Work out the count of lines in the entries below that include "Рехау", and write only that count.

Start of Block

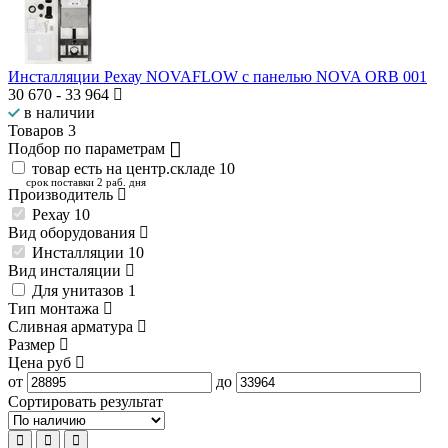
Инсталляции Рехау NOVAFLOW с панелью NOVA ORB 001
30 670
-
33 964
в наличии
Товаров
3
Подбор по параметрам
товар есть на центр.складе
10
срок поставки 2 раб. дня
Производитель
Рехау
10
Вид оборудования
Инсталляции
10
Вид инсталяции
Для унитазов
1
Тип монтажа
Сливная арматура
Размер
Цена
руб
от
до
Сортировать результат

End of Block

— Response to the exercise —
2